-------- Material for this task --------

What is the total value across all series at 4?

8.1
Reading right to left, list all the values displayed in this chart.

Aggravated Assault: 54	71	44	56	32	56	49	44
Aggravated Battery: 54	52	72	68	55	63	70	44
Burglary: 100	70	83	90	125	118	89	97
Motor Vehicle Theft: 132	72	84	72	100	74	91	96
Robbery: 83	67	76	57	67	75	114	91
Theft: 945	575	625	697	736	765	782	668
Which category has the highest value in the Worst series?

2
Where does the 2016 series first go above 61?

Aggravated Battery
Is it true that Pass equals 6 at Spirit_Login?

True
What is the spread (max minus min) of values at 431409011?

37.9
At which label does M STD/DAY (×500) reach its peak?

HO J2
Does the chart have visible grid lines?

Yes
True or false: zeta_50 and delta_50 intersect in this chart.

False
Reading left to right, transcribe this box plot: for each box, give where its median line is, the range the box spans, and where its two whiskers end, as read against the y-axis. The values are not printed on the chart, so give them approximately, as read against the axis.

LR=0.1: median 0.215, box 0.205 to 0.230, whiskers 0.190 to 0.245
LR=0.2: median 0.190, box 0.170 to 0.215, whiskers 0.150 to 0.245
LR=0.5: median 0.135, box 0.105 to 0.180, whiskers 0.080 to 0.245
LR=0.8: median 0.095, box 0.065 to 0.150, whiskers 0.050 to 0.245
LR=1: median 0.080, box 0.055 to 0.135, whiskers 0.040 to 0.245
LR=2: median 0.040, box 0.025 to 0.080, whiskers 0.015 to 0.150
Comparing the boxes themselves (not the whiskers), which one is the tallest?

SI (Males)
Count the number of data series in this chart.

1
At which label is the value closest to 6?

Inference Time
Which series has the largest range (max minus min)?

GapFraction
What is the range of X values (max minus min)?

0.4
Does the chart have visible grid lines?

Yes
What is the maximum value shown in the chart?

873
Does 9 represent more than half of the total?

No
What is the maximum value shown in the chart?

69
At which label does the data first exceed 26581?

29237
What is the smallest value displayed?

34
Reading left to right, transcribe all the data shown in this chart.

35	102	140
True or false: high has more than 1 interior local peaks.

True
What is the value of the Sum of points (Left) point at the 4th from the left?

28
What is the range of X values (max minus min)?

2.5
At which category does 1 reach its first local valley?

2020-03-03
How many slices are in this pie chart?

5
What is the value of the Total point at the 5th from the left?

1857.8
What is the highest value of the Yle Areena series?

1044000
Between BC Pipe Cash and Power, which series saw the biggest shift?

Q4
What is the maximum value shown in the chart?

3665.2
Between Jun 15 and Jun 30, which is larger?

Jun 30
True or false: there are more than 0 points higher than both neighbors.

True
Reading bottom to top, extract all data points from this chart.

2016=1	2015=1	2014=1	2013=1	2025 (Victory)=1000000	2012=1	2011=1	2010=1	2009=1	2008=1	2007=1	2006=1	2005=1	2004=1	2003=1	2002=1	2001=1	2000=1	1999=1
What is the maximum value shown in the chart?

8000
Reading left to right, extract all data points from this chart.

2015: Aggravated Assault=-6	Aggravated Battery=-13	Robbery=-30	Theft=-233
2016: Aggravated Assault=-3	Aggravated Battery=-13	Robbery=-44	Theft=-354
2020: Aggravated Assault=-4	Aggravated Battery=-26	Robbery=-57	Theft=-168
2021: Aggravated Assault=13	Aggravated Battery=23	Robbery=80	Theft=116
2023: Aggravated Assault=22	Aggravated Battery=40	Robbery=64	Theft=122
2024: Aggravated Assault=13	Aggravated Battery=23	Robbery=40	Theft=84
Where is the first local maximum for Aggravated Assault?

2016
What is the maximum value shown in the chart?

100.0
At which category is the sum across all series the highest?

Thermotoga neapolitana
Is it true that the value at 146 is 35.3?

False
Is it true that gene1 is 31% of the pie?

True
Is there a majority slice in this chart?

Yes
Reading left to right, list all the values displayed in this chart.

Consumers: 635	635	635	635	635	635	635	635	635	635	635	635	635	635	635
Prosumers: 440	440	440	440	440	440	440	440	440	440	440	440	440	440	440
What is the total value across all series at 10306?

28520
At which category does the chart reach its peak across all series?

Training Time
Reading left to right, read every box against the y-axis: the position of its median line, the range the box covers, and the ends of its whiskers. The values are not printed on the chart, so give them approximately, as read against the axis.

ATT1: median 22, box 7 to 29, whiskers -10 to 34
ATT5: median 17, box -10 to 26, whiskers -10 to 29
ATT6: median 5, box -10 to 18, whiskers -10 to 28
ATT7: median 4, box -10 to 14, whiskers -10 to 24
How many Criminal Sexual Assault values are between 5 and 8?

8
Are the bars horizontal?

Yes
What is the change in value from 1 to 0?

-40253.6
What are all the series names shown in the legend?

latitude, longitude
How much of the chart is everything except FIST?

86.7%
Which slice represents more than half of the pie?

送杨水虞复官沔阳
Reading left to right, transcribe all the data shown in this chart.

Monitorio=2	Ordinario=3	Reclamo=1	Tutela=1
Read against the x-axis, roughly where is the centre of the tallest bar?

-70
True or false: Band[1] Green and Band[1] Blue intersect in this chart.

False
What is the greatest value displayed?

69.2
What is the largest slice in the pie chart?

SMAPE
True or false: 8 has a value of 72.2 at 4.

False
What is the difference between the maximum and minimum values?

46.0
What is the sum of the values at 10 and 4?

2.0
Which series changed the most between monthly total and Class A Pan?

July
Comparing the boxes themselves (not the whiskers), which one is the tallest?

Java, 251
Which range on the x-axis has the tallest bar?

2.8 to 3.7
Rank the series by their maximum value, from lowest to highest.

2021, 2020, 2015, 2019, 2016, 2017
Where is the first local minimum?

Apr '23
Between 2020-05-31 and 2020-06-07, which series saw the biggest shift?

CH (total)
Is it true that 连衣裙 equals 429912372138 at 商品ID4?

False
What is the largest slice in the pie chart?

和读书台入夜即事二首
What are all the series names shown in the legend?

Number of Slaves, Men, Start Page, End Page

--------

Reproduce all of the material above verbatim, keeping every line in its original order.

Final answer -
What is the total value across all series at 4?

8.1
Reading right to left, list all the values displayed in this chart.

Aggravated Assault: 54	71	44	56	32	56	49	44
Aggravated Battery: 54	52	72	68	55	63	70	44
Burglary: 100	70	83	90	125	118	89	97
Motor Vehicle Theft: 132	72	84	72	100	74	91	96
Robbery: 83	67	76	57	67	75	114	91
Theft: 945	575	625	697	736	765	782	668
Which category has the highest value in the Worst series?

2
Where does the 2016 series first go above 61?

Aggravated Battery
Is it true that Pass equals 6 at Spirit_Login?

True
What is the spread (max minus min) of values at 431409011?

37.9
At which label does M STD/DAY (×500) reach its peak?

HO J2
Does the chart have visible grid lines?

Yes
True or false: zeta_50 and delta_50 intersect in this chart.

False
Reading left to right, transcribe this box plot: for each box, give where its median line is, the range the box spans, and where its two whiskers end, as read against the y-axis. The values are not printed on the chart, so give them approximately, as read against the axis.

LR=0.1: median 0.215, box 0.205 to 0.230, whiskers 0.190 to 0.245
LR=0.2: median 0.190, box 0.170 to 0.215, whiskers 0.150 to 0.245
LR=0.5: median 0.135, box 0.105 to 0.180, whiskers 0.080 to 0.245
LR=0.8: median 0.095, box 0.065 to 0.150, whiskers 0.050 to 0.245
LR=1: median 0.080, box 0.055 to 0.135, whiskers 0.040 to 0.245
LR=2: median 0.040, box 0.025 to 0.080, whiskers 0.015 to 0.150
Comparing the boxes themselves (not the whiskers), which one is the tallest?

SI (Males)
Count the number of data series in this chart.

1
At which label is the value closest to 6?

Inference Time
Which series has the largest range (max minus min)?

GapFraction
What is the range of X values (max minus min)?

0.4
Does the chart have visible grid lines?

Yes
What is the maximum value shown in the chart?

873
Does 9 represent more than half of the total?

No
What is the maximum value shown in the chart?

69
At which label does the data first exceed 26581?

29237
What is the smallest value displayed?

34
Reading left to right, transcribe all the data shown in this chart.

35	102	140
True or false: high has more than 1 interior local peaks.

True
What is the value of the Sum of points (Left) point at the 4th from the left?

28
What is the range of X values (max minus min)?

2.5
At which category does 1 reach its first local valley?

2020-03-03
How many slices are in this pie chart?

5
What is the value of the Total point at the 5th from the left?

1857.8
What is the highest value of the Yle Areena series?

1044000
Between BC Pipe Cash and Power, which series saw the biggest shift?

Q4
What is the maximum value shown in the chart?

3665.2
Between Jun 15 and Jun 30, which is larger?

Jun 30
True or false: there are more than 0 points higher than both neighbors.

True
Reading bottom to top, extract all data points from this chart.

2016=1	2015=1	2014=1	2013=1	2025 (Victory)=1000000	2012=1	2011=1	2010=1	2009=1	2008=1	2007=1	2006=1	2005=1	2004=1	2003=1	2002=1	2001=1	2000=1	1999=1
What is the maximum value shown in the chart?

8000
Reading left to right, extract all data points from this chart.

2015: Aggravated Assault=-6	Aggravated Battery=-13	Robbery=-30	Theft=-233
2016: Aggravated Assault=-3	Aggravated Battery=-13	Robbery=-44	Theft=-354
2020: Aggravated Assault=-4	Aggravated Battery=-26	Robbery=-57	Theft=-168
2021: Aggravated Assault=13	Aggravated Battery=23	Robbery=80	Theft=116
2023: Aggravated Assault=22	Aggravated Battery=40	Robbery=64	Theft=122
2024: Aggravated Assault=13	Aggravated Battery=23	Robbery=40	Theft=84
Where is the first local maximum for Aggravated Assault?

2016
What is the maximum value shown in the chart?

100.0
At which category is the sum across all series the highest?

Thermotoga neapolitana
Is it true that the value at 146 is 35.3?

False
Is it true that gene1 is 31% of the pie?

True
Is there a majority slice in this chart?

Yes
Reading left to right, list all the values displayed in this chart.

Consumers: 635	635	635	635	635	635	635	635	635	635	635	635	635	635	635
Prosumers: 440	440	440	440	440	440	440	440	440	440	440	440	440	440	440
What is the total value across all series at 10306?

28520
At which category does the chart reach its peak across all series?

Training Time
Reading left to right, read every box against the y-axis: the position of its median line, the range the box covers, and the ends of its whiskers. The values are not printed on the chart, so give them approximately, as read against the axis.

ATT1: median 22, box 7 to 29, whiskers -10 to 34
ATT5: median 17, box -10 to 26, whiskers -10 to 29
ATT6: median 5, box -10 to 18, whiskers -10 to 28
ATT7: median 4, box -10 to 14, whiskers -10 to 24
How many Criminal Sexual Assault values are between 5 and 8?

8
Are the bars horizontal?

Yes
What is the change in value from 1 to 0?

-40253.6
What are all the series names shown in the legend?

latitude, longitude
How much of the chart is everything except FIST?

86.7%
Which slice represents more than half of the pie?

送杨水虞复官沔阳
Reading left to right, transcribe all the data shown in this chart.

Monitorio=2	Ordinario=3	Reclamo=1	Tutela=1
Read against the x-axis, roughly where is the centre of the tallest bar?

-70
True or false: Band[1] Green and Band[1] Blue intersect in this chart.

False
What is the greatest value displayed?

69.2
What is the largest slice in the pie chart?

SMAPE
True or false: 8 has a value of 72.2 at 4.

False
What is the difference between the maximum and minimum values?

46.0
What is the sum of the values at 10 and 4?

2.0
Which series changed the most between monthly total and Class A Pan?

July
Comparing the boxes themselves (not the whiskers), which one is the tallest?

Java, 251
Which range on the x-axis has the tallest bar?

2.8 to 3.7
Rank the series by their maximum value, from lowest to highest.

2021, 2020, 2015, 2019, 2016, 2017
Where is the first local minimum?

Apr '23
Between 2020-05-31 and 2020-06-07, which series saw the biggest shift?

CH (total)
Is it true that 连衣裙 equals 429912372138 at 商品ID4?

False
What is the largest slice in the pie chart?

和读书台入夜即事二首
What are all the series names shown in the legend?

Number of Slaves, Men, Start Page, End Page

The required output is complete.